Efforts to pharmacologically arrest glycation-related pathology had shown some progress, but the most promising drug candidate, aminoguanidine, had proven too toxic in clinical studies. Drawing on his studies of the extracellular matrix, where diabetes-induced glycation is very active, Hudson found an effective compound that inhibited multiple pathways of glycation-related pathology, but was entirely natural in the body.
Hudson answered Fox’s challenge with the compound pyridoxamine (brand name Pyridorin), a vitamin B6 derivative. Both in vitro studies and animal models showed that pyridoxamine prevented the glycation-related pathology that contributes to diabetic kidney disease.
Phase II clinical trials, completed in 2004, showed that Pyridorin was safe and effectively slowed the progression to kidney failure. Phase III trials were set to begin in 2005.
From this unconventional thinking, a new approach to drug development was born, bringing together academic researchers and the biotech industry to chase down the next generation of pharmaceutics.
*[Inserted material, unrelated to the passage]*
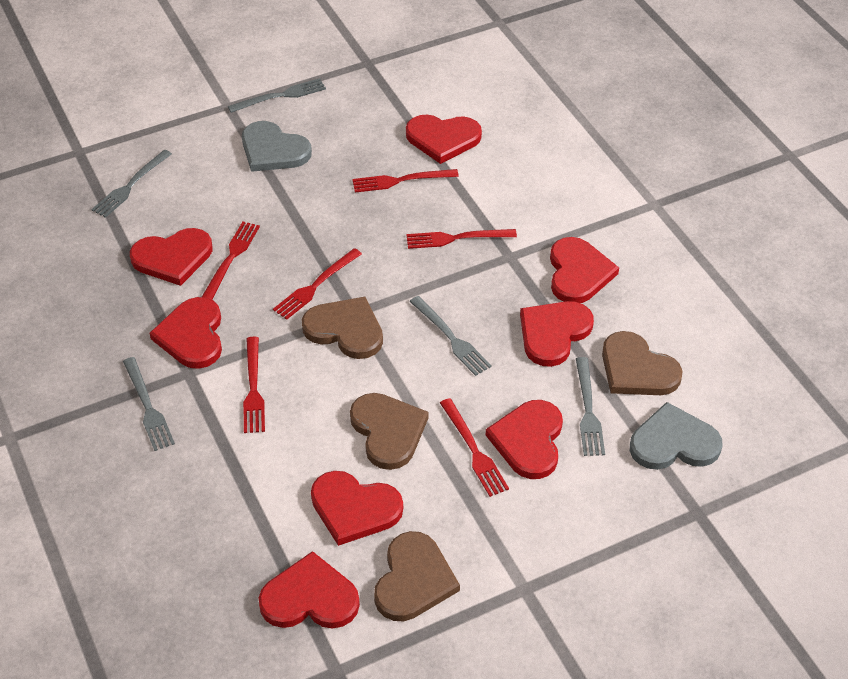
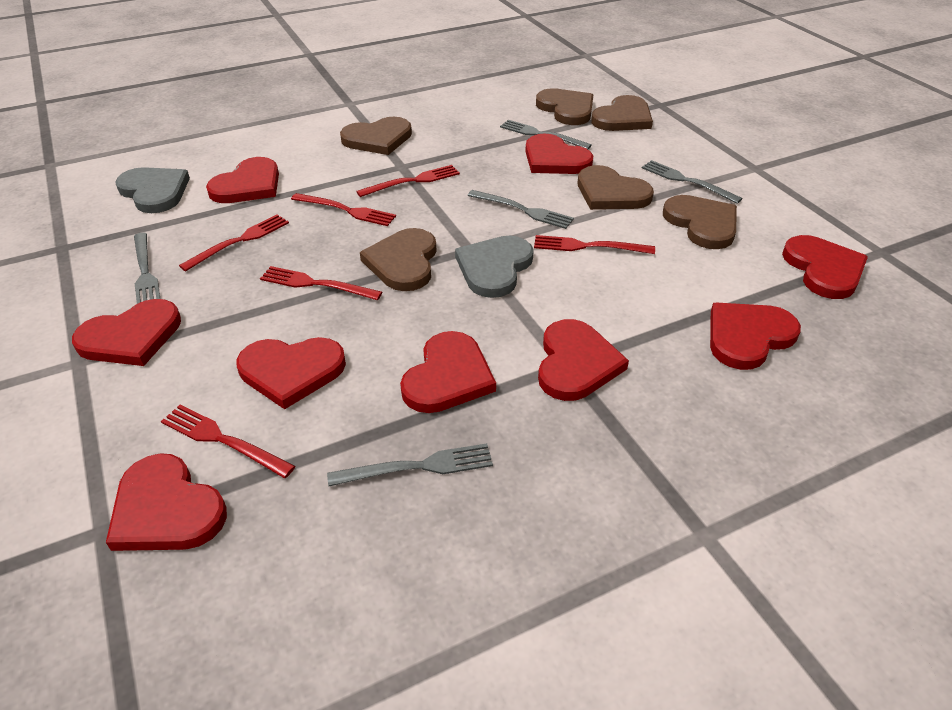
brown heart: [302,297,383,359] [350,393,428,470] [374,531,460,621] [602,331,682,395] = 4 -> [340,117,412,155] [360,228,436,291] [536,88,593,125] [578,165,654,210] [591,95,653,131] [663,195,737,249] = 6
red heart: [130,228,212,286] [150,297,222,369] [259,551,360,629] [311,471,403,546] [406,115,482,164] [486,400,563,479] [520,301,594,367] [550,237,619,303] = 8 -> [72,299,181,366] [106,453,227,551] [206,157,279,203] [236,337,346,409] [400,331,496,413] [525,134,593,174] [538,319,629,401] [710,303,801,370] [782,235,868,299] = 9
In contrast with pharmaceutical companies taking over drug development, this approach allows universities to continue to participate in the drug discovery and development process and to reap some of the financial benefits: the university and researcher can maintain the patent on a therapy and license its use.
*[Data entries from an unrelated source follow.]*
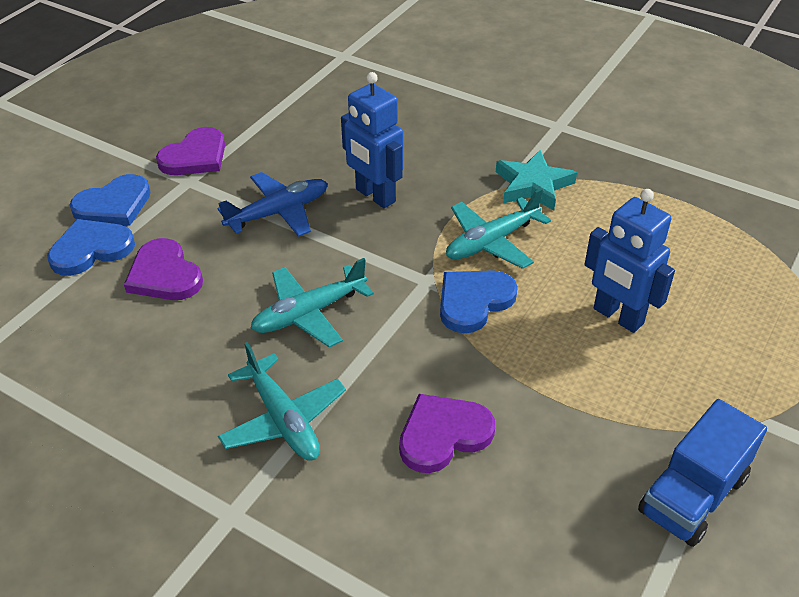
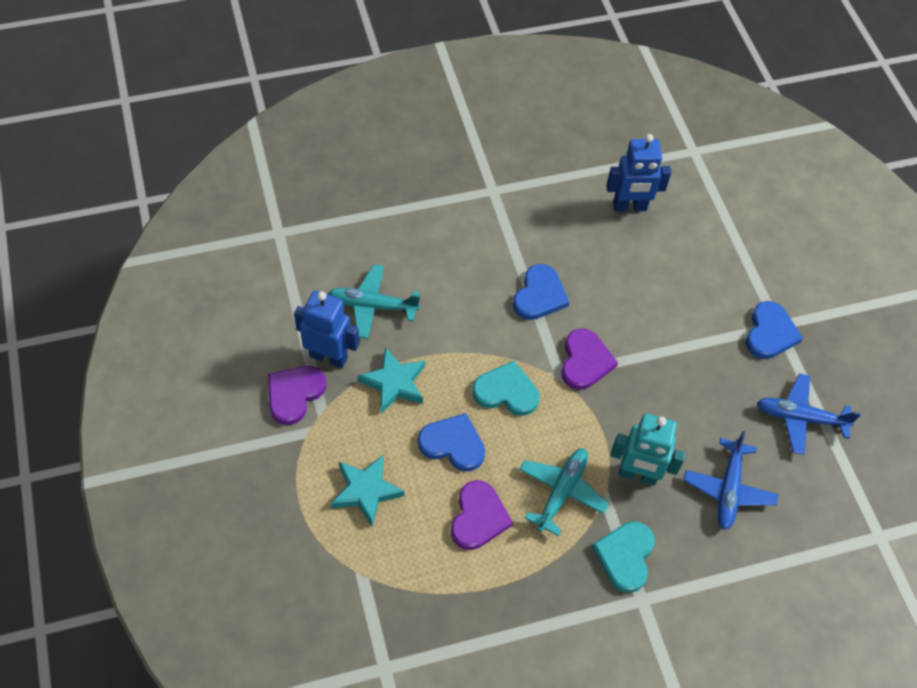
blue plane: [217,172,328,237] = 1 -> [684,431,778,530] [757,373,861,455] = 2
blue truck: [638,399,767,547] = 1 -> none = 0
turquoise heart: none = 0 -> [472,361,539,416] [592,521,655,593] = 2
turquoise plane: [218,342,346,461] [251,258,374,347] [446,188,551,269] = 3 -> [328,264,420,339] [519,448,609,536] = 2
turquoise robot: none = 0 -> [610,413,686,485] = 1
turquoise star: [496,150,577,211] = 1 -> [331,455,404,526] [357,347,425,413] = 2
Fox has gone on to become president and CEO of another biotechnology company, NephroGenex Inc., which was co-founded by Hudson. In Hudson’s case, the foray into biotech has had a beneficial impact on his more basic research interests as well.
“I now have two additional grants based on that drug (Pyridorin) to explore basic mechanisms—not to develop a drug—and others have been awarded NIH grants to explore the actions of Pyridorin,” Hudson said. “So there is a positive feedback into basic science that can come from this approach.”